## TASK REQUIREMENTS
Without any images, output the records below verbatim.

BEGIN RECORDS TO USE

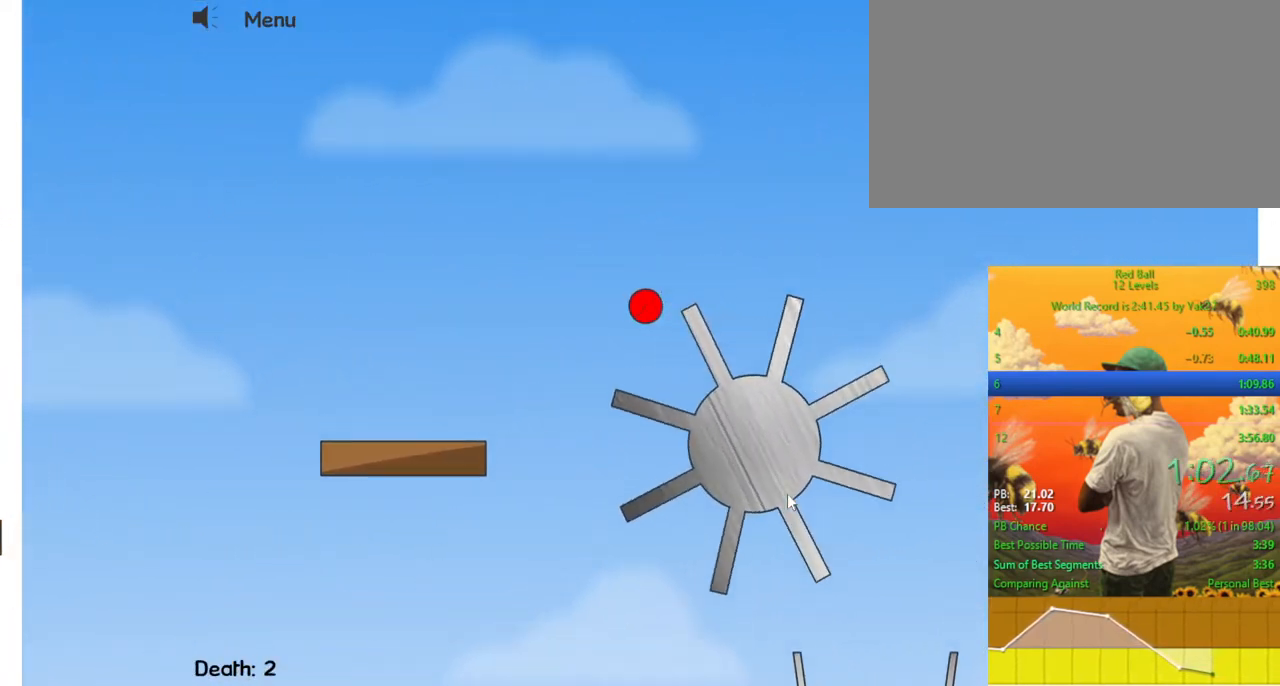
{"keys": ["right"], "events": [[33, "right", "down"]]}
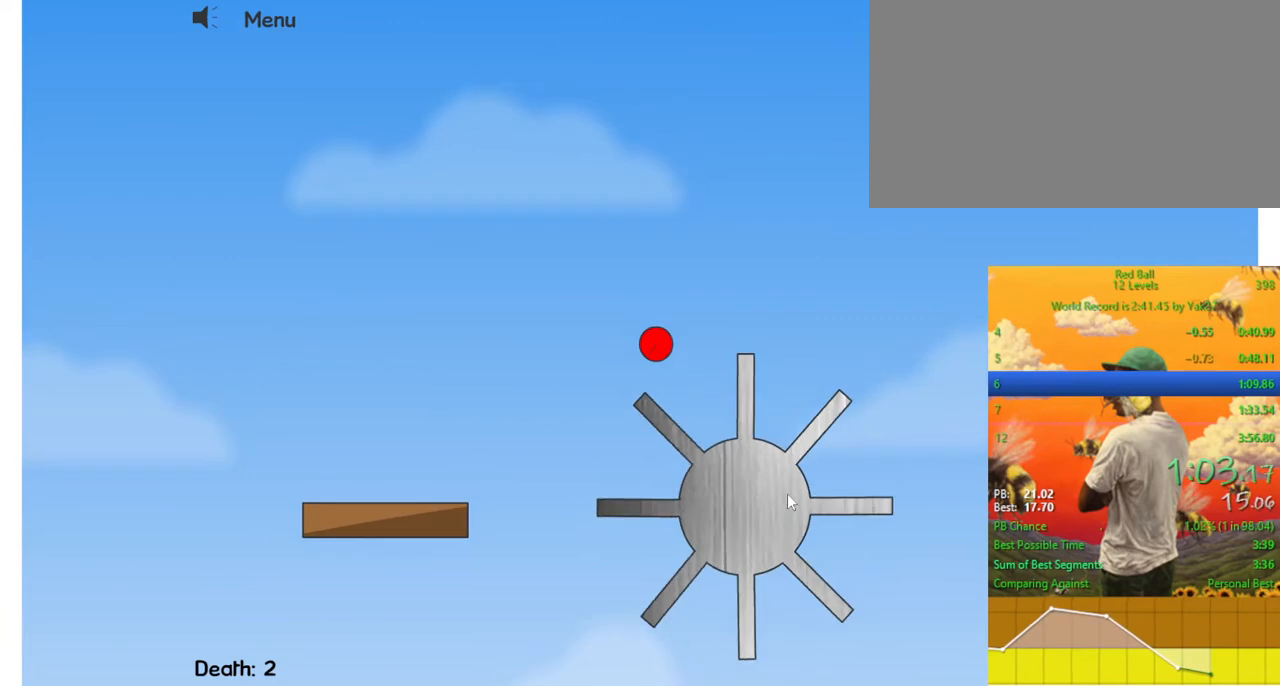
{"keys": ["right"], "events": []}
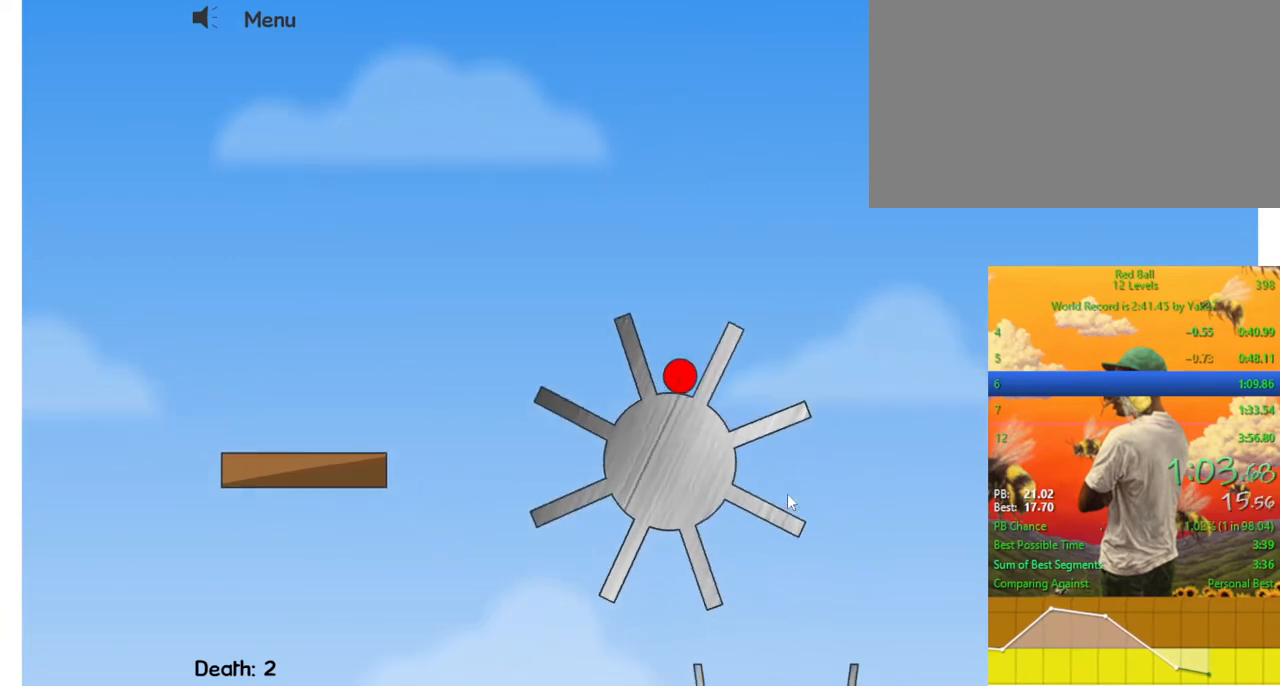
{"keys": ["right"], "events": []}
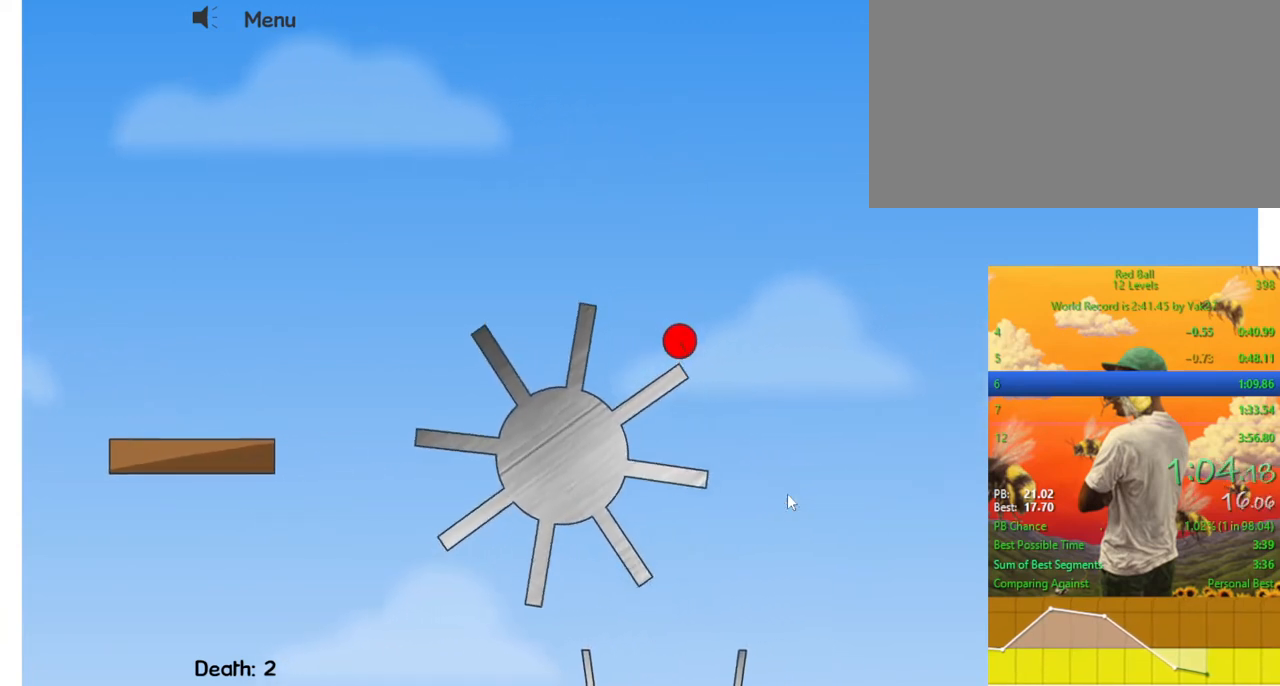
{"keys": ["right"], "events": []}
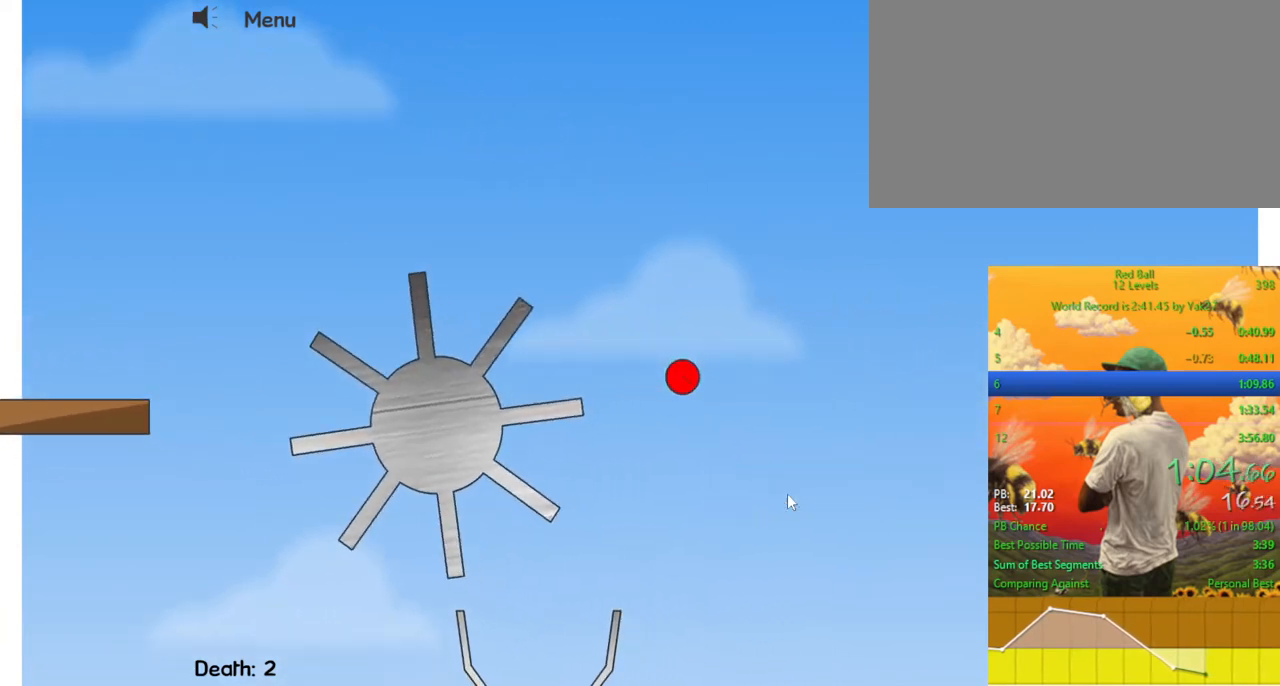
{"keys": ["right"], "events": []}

END RECORDS TO USE

## ANSWER BELOW
{"keys": ["right"], "events": [[33, "right", "down"]]}
{"keys": ["right"], "events": []}
{"keys": ["right"], "events": []}
{"keys": ["right"], "events": []}
{"keys": ["right"], "events": []}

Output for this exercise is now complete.